At the dedication of the mural last week, DOT officials announced the city has budgeted money for widening the sidewalks and narrowing streets at 43 dangerous intersections in downtown Brooklyn.
"It's a huge victory, because this is something the community has been pushing for - for over a decade," said Transportation Alternative's Brooke DuBose.
The mural, a joint project between Transportation Alternatives and Groundswell Community Mural Project, aimed to attract the attention not only of city officials but also of drivers, bicyclists and pedestrians.
Part of the idea in the city's earlier traffic plan included "creating visual speed bumps," said Groundswell Executive Director Amy Sananman.

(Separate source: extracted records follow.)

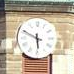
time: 5:49
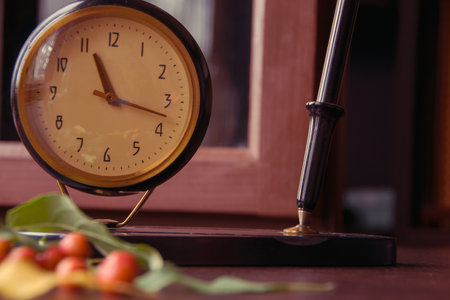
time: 11:17
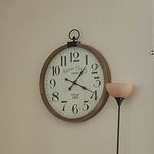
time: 1:18
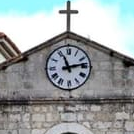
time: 11:13
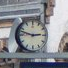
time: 2:47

The artists didn't wait for DOT to come up with visuals to slow down cars, such as brightly painted crosswalks. Instead, the mural artists also painted images of the three dead boys holding traffic signs warning pedestrians, bicyclists and motorist to be safe.
"Those signs work as traffic signs. You can see [the mural] driving down Third Ave.," Sananman said.
Originally part of the 2004 Downtown Brooklyn Traffic Calming Plan, the city will begin the project next July, said Department of Design and Construction spokesman Matthew Monahan.
The plan includes making improvements at seven intersections along Third Ave.; two on Fourth Ave.; four on Atlantic Ave., and six on Henry St.
"It's not just a direct response to the mural," said Christopher Cardinale, lead artist with Groundswell, adding advocates had been trying for years to get the city to make the changes.
Downtown Brooklyn residents hailed the plan.
"Especially on Atlantic Ave. and Third Ave., I'm very wary of walking around there with kids," said Matt Rogers of the Boerum Hill Association. "If I'm stopped at a light I'm not even standing near a corner."